Build Agents to the rescue
Revisiting our scripts above then, the task before us is straightforward. We just need to wrap the operations in a yaml that defines a new pipeline / workflow and set a schedule. Run it hourly, daily whatever. There will be auth tokens already available to us to add to the command, or better yet even a wrapper task pre-built for your system. Continuing with the ADO example, the PR automation could look like this:
1
2
3
4
5
6
7
8
9
10
11
12
13
14
15
16
17
18
19
20
21
22
23
24
25
26
27
28
trigger: none
schedules:
- cron: '0 0 * * *'
displayName: Nightly old PR purge
branches:
include:
- main
always: true
pool: ubuntu-latest
steps:
- task: AzureCLI@2
inputs:
azureSubscription: 'Your existing dev-test sub here'
scriptType: 'pscore'
inlineScript: |
$prs = az repos pr list `
--org https://dev.azure.com/myorg `
--project MyProject `
--repository FooBar `
| ConvertFrom-Json -AsHashTable
$stalePrs = ($prs | Where-Object {
$_.creationDate -lt (Get-Date).AddDays(-30)
}).pullRequestId
$stalePrs | ForEach-Object { az repos pr update --id $_ --status abandoned }
Increasing complexity
There’s really no limit to what you can accomplish with this type of system. My most recent application was to solve a classic example of big corporate nonsense. Microsoft, like other big tech companies, has massive internal only engineering systems for building its biggest projects. These systems are bespoke, they expect you to onboard a very specific way using very specific tools.
As a part of Azure Boost, there’s a new system with 1st class support for rust. But it’s only meant for managing builds related to the hyper specific custom hardware embedded target that is the Azure Boost hardware. The existing systems for our existing software don’t support rust natively yet. We want to write our code once and have it work in both worlds. We also want all the benefits of using open source standard tooling, so anything we add on should be a compatibility layer for CI, it should never impact the local dev loop experience.
One issue we had to solve with 2 systems is that they didn’t have a way to invoke cargo nor to download crates (be it from our crates.io mirror or from our internal registries). The initial solution? Vendoring the crates. This was a nightmare.
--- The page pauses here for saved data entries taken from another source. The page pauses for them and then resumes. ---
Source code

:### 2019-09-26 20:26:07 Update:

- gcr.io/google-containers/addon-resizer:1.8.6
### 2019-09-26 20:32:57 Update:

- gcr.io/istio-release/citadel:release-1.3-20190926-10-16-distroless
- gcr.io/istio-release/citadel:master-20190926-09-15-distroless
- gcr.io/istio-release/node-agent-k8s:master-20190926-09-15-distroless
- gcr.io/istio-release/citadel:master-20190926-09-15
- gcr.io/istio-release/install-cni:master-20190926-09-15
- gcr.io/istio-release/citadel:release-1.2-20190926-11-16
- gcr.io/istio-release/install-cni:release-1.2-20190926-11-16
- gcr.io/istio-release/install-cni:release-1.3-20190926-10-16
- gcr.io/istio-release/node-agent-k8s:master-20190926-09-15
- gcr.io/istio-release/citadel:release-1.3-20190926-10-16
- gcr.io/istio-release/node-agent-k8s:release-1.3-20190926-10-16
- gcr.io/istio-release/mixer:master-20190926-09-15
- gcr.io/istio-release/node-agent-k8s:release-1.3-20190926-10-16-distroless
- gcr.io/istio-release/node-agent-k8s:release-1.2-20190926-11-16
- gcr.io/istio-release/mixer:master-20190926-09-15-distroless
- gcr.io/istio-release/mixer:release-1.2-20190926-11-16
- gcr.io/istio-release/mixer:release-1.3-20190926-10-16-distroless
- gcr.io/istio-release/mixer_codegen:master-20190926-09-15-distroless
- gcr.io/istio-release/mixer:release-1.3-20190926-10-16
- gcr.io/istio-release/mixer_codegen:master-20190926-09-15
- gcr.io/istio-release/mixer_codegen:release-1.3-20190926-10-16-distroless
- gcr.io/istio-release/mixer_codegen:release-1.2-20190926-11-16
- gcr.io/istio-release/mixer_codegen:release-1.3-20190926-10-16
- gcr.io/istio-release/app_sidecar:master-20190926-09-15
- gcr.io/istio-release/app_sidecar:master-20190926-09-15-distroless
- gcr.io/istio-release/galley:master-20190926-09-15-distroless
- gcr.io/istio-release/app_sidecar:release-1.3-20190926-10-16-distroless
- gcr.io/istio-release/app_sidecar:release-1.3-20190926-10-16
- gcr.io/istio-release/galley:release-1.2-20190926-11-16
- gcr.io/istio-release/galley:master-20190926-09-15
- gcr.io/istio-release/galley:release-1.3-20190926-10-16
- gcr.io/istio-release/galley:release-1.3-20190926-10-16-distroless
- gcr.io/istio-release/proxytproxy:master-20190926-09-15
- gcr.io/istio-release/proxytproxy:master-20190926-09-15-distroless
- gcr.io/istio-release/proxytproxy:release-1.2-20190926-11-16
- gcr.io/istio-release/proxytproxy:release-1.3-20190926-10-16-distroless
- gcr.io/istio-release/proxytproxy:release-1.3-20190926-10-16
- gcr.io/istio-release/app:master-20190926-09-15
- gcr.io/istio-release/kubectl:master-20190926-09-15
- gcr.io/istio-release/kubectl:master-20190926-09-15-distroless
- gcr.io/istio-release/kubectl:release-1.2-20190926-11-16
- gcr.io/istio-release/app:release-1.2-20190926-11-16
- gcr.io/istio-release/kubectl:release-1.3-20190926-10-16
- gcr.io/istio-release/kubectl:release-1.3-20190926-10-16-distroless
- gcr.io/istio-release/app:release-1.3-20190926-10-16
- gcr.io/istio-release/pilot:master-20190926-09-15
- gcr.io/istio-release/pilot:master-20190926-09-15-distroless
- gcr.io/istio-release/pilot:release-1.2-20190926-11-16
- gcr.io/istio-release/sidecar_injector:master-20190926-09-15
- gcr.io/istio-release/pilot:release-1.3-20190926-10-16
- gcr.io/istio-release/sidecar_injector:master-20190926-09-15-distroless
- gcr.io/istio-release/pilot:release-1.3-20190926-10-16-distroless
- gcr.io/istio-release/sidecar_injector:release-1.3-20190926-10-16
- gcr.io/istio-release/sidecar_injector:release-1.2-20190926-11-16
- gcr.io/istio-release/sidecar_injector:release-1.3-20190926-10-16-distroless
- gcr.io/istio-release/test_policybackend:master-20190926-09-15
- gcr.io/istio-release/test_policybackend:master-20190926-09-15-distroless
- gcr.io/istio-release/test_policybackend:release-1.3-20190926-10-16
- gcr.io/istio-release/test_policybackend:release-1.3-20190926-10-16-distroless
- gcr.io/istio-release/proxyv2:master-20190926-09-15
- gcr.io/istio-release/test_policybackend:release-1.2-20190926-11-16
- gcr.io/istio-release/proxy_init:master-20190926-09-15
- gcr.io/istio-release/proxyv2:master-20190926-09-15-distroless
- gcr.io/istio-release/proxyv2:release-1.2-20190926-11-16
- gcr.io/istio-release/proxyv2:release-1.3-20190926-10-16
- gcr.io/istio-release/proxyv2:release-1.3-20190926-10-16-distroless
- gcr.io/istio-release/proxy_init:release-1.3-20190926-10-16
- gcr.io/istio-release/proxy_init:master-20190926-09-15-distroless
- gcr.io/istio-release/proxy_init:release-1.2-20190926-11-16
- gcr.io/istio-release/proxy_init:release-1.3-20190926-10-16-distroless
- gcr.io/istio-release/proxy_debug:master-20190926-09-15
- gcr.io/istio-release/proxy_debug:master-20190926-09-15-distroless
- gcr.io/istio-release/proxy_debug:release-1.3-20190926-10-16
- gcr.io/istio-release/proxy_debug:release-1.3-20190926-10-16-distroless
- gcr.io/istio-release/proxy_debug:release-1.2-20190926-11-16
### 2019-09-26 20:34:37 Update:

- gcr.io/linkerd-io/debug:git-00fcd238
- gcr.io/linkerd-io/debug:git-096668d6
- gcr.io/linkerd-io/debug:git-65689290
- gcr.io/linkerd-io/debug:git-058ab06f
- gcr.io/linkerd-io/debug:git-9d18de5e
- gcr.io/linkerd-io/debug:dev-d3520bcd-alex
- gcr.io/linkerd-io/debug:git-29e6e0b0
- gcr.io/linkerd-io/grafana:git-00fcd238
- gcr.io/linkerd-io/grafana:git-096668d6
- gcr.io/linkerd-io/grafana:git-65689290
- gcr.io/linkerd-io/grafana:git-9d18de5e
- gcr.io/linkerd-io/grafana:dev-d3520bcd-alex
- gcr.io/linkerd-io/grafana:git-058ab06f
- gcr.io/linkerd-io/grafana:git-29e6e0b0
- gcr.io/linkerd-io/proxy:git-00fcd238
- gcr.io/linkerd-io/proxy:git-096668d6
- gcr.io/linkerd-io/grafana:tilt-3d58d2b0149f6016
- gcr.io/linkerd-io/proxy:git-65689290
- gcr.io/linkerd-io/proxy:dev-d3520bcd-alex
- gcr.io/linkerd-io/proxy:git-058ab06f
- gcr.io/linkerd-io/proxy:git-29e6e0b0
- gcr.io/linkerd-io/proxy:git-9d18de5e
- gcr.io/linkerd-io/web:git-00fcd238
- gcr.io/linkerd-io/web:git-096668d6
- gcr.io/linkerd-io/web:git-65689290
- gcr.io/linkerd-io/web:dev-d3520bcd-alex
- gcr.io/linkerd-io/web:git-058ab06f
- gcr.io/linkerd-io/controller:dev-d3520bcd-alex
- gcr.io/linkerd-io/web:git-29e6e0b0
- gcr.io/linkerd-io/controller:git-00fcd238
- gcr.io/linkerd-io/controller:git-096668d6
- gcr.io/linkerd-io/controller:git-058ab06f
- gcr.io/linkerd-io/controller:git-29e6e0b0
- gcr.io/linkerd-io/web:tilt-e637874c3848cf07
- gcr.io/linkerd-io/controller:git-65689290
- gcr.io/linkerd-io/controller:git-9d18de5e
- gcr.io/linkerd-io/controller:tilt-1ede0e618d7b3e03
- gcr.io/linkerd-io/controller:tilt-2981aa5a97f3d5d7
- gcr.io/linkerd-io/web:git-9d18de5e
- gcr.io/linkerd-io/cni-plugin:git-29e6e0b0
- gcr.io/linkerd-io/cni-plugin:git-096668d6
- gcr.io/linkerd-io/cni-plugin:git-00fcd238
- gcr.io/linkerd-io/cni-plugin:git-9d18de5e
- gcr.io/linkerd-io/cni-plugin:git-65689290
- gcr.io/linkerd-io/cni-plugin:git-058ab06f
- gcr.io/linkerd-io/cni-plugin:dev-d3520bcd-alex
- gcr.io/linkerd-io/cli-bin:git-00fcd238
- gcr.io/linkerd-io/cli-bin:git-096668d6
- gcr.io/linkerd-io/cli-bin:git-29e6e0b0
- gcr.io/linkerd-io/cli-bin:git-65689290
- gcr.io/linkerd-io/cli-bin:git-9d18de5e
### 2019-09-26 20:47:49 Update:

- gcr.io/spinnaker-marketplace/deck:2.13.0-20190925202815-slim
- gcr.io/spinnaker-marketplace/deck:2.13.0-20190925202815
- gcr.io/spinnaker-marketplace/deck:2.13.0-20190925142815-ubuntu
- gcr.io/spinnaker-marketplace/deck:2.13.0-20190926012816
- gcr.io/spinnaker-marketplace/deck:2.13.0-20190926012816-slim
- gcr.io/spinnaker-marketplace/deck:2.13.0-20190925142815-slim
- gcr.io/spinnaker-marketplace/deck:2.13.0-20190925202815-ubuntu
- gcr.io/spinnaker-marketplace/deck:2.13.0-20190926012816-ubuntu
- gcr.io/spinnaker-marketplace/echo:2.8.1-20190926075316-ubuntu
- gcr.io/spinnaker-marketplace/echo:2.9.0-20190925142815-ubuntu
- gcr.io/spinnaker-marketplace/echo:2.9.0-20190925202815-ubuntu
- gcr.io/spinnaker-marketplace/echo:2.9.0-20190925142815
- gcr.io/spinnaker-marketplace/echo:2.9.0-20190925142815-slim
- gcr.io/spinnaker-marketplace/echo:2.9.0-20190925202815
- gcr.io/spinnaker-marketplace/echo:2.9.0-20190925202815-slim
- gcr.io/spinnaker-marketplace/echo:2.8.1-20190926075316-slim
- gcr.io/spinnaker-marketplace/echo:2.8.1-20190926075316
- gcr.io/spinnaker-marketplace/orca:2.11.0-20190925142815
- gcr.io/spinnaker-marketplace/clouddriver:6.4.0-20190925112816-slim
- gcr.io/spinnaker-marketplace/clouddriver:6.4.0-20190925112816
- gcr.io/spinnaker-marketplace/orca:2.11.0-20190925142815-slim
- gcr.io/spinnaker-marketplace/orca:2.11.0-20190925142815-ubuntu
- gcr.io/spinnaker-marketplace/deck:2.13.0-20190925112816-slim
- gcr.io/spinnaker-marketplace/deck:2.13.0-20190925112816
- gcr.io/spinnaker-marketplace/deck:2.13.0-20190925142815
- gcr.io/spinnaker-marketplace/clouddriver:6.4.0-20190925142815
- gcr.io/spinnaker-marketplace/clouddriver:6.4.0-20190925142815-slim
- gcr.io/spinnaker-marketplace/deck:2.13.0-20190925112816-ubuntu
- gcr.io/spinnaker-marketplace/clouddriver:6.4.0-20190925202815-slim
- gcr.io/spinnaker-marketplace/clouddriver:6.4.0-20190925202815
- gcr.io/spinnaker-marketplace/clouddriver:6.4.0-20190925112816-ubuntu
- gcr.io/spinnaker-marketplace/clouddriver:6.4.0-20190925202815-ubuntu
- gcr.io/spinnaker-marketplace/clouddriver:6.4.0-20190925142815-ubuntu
Millions of extra lines in the repo, massive PR diffs, lower security / audibility, and lots of false positive compliance tickets being created. A less bad, but still painful alternative was people could vendor, wrap that output in a nuget package, and upload that. This had size limit issues + manual steps.
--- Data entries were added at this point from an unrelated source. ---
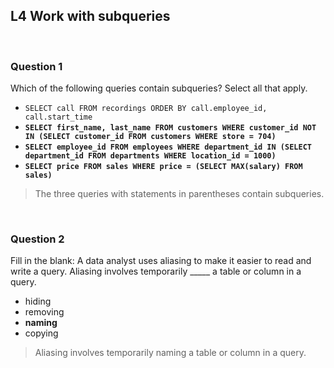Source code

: ## L4 Work with subqueries

&nbsp;

### Question 1

Which of the following queries contain subqueries? Select all that apply.

* `SELECT call FROM recordings ORDER BY call.employee_id, call.start_time`
* **`SELECT first_name, last_name FROM customers WHERE customer_id NOT IN (SELECT customer_id FROM customers WHERE store = 704)`**
* **`SELECT employee_id FROM employees WHERE department_id IN (SELECT department_id FROM departments WHERE location_id = 1000)`**
* **`SELECT price FROM sales WHERE price = (SELECT MAX(salary) FROM sales)`**

> The three queries with statements in parentheses contain subqueries.

&nbsp;

### Question 2

Fill in the blank: A data analyst uses aliasing to make it easier to read and write a query. Aliasing involves temporarily _____ a table or column in a query.

* hiding
* removing
* **naming**
* copying

> Aliasing involves temporarily naming a table or column in a query.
Having grown tired of this, I used build agents for an ugly, yet wonderful workaround. The build agent runs every 10 minutes. It has a list of registries it’s responsible for mirroring. It uses ADO API calls to determine any deltas. If any are found, the crates are downloaded. The raw .crate
file and an extracted “pre-vendored” version are added to a nugget package by the name <source_feed>.<crate_name>
and version number matching that of the crate. These are uploaded to a new mirror feed that existing source feeds can take as an upstream.
Is it a bit derpy? You bet. Was it super easy to set up in spare time over a few days? Also yes. Does it work? Perfectly.
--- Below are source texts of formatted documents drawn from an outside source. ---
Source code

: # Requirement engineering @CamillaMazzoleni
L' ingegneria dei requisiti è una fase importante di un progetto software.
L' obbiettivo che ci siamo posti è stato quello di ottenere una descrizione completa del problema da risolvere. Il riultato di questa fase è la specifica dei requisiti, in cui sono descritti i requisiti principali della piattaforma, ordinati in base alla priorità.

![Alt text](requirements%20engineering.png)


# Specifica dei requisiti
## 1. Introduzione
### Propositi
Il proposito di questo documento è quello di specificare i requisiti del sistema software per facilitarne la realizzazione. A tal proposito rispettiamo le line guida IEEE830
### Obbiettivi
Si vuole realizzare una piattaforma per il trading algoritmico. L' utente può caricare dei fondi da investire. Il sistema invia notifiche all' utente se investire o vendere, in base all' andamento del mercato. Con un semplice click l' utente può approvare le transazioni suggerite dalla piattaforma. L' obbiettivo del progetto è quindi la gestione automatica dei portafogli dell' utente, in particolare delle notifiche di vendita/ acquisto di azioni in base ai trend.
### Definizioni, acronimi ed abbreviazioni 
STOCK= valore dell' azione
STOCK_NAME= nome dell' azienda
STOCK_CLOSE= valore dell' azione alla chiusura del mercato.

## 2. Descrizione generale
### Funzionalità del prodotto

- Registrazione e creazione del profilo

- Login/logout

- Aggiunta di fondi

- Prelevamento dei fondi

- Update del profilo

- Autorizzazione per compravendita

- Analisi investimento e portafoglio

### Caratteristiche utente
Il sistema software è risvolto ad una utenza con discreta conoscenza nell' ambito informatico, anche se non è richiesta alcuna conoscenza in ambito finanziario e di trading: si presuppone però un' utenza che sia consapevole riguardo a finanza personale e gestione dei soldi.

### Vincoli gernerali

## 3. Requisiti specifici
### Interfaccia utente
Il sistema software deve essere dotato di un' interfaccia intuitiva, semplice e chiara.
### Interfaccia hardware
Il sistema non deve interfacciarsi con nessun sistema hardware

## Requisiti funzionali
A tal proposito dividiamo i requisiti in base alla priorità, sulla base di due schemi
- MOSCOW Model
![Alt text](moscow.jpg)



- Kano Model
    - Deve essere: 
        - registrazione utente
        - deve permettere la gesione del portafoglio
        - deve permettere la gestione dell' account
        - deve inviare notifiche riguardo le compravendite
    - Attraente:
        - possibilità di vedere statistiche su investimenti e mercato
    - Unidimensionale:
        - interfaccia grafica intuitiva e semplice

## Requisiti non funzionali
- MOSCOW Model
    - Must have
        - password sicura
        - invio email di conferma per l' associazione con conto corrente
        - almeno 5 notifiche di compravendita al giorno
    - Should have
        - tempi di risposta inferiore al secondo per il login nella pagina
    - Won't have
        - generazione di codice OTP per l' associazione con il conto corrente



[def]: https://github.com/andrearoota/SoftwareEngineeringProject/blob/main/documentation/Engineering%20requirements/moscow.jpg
Now, in our other repos our bootstrap scripts assert if they’re in related CI builds. If so, they can source the crates from these nuget dependencies (which are added to those files automatically as git hooks based on rust lock files). Then either the .crate
files can be placed in the cargo home registry cache or a vendor folder can be generated symlinking against each pre-extracted crate.
I know this isn’t an example of a “good solution”. It will be killed off when first class support for rust arrives in the two internal ES systems we’re dependent on. But, at extremely low cost it has solved many problems, at scale, within Azure. There are hundreds of engineers no longer facing these day to day inefficiencies. Millions of lines of sketchy, impossible to review diffs have been cut out of repositories. And it was only feasible because build agents were available as a low development and ongoing cost way to automatically create the necessary mirrors for all crates used within the organization.